Start of Source information

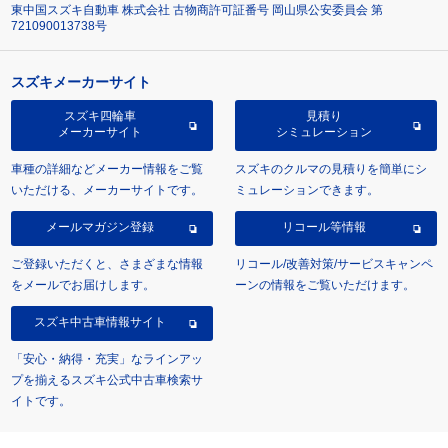
東中国スズキ自動車 株式会社 古物商許可証番号 岡山県公安委員会 第
721090013738号
スズキメーカーサイト
スズキ四輪車
見積り
メーカーサイト
シミュレーション
車種の詳細などメーカー情報をご覧
スズキのクルマの見積りを簡単にシ
いただける、メーカーサイトです。
ミュレーションできます。
メールマガジン登録
リコール等情報
ご登録いただくと、さまざまな情報
リコール/改善対策/サービスキャンペ
をメールでお届けします。
ーンの情報をご覧いただけます。
スズキ中古車情報サイト
「安心・納得・充実」なラインアッ
プを揃えるスズキ公式中古車検索サ
イトです。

End of Source information

Brief:
Pictures aside, repeat every entry exactly as written.

Output of the exercise:
東中国スズキ自動車 株式会社 古物商許可証番号 岡山県公安委員会 第
721090013738号
スズキメーカーサイト
スズキ四輪車
見積り
メーカーサイト
シミュレーション
車種の詳細などメーカー情報をご覧
スズキのクルマの見積りを簡単にシ
いただける、メーカーサイトです。
ミュレーションできます。
メールマガジン登録
リコール等情報
ご登録いただくと、さまざまな情報
リコール/改善対策/サービスキャンペ
をメールでお届けします。
ーンの情報をご覧いただけます。
スズキ中古車情報サイト
「安心・納得・充実」なラインアッ
プを揃えるスズキ公式中古車検索サ
イトです。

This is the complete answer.